Kang Shin-hyuk elini ona doğru uzattı ve ejder bir anlığına onu dürttü, ardından itaat ederek başını yavaşça eğdi. Hemen ikna oldu; Meloy’da da aynısı olmuştu.
‘Benim özelliğimde ejderha adının bulunması tesadüf değil.’ Gaia sisteminin sağladığı bilgilerin yetersiz olduğu birçok durum yaşandı. Süper insanların kendi özelliklerinin gizli yeteneklerini keşfettiği veya geliştirdiğine dair hikayeler duymuştu. Daha önce üretim için kullandığında bunu fark etmemiş miydi? Bunun, özellik evrimi için kalan koşullardan biri olup olmadığını merak etti, ancak herhangi bir bildirim gelmedi. Bu sadece onun özelliğinin doğal bir yan etkisiydi.
“Beklendiği gibi Wyvern Şövalyelerine sen liderlik etmelisin, bana değil.”
“Yakında gideceğim, o yüzden sorun değil.” Kang Shin-hyuk, önündeki sahneyi izleyen Eleanor’a sert bir şekilde yanıt verdi. Söylediği sözler yüzünden yanakları biraz şişmişti ama o bunu fark etmedi.
“Peki ya bu?”
-Quoooo.
-Guru!
Alev ejderi, Shin-hyuk’u görüş alanında tutarken Meloy’a yaklaşmaya çalışıyordu. Öte yandan Meloy, oyun parkındaki diğer çocuklardan babasının arkasına saklanan bir kız çocuğu gibi onun arkasına saklanıyordu.
“Hepsi aynı.”
“Meloy bu sene kaç yaşında?”
“Wyvern Şövalyeleri kurulduğunda sadece bir yaşında olsa bile, artık bizden çok daha yaşlı…” Kang Shin-hyuk, başını kibarca öne eğmiş olan önündeki alev ejderine baktı.

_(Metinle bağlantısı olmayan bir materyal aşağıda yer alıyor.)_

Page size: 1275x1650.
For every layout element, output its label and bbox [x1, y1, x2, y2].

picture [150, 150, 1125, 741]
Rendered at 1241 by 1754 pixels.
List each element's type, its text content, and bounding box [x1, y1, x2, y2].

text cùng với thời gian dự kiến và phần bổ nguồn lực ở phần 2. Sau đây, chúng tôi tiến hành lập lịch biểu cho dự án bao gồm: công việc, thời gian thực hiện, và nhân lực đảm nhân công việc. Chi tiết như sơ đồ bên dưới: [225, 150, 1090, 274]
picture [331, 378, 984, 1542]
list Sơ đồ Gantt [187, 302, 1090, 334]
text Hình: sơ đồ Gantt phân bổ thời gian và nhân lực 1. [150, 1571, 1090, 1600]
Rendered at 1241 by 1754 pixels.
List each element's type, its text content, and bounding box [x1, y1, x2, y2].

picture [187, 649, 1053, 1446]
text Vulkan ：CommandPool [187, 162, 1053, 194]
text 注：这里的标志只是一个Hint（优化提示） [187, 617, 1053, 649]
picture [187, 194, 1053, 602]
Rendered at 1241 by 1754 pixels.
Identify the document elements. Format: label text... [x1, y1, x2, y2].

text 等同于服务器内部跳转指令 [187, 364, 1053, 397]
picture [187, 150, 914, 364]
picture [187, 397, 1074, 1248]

“Onu bu şekilde yanımda götüremem.”
“Evcilleştirilmemiş canavarlar kapıdan çıkarılamaz. Evcilleştirme yeteneğin var mı?”
“HAYIR.” Muhtemelen şu anda evcilleştirilmemişti; Kang Shin-hyuk’un statüsünü yeni fark etti ve kibar davrandı. Eğer onu bırakırsa ejder muhtemelen çıldırırdı.
“Ne yapalım…”
“Bu adamı şövalyelere götürürsen Meloy’la mezun olabilirim.”
“O zaman geriye tek bir yol kalıyor.” Kang Shin-hyuk uzanıp envanterinden basit bir örs ve demirhane çıkardı. Böyle bir şeye hazırlıklıydı.
“Ehlileştirici bir eser yapmaktan başka seçeneğim yok.”
Böylece kapının içindeki hedefleri dramatik bir şekilde değişti.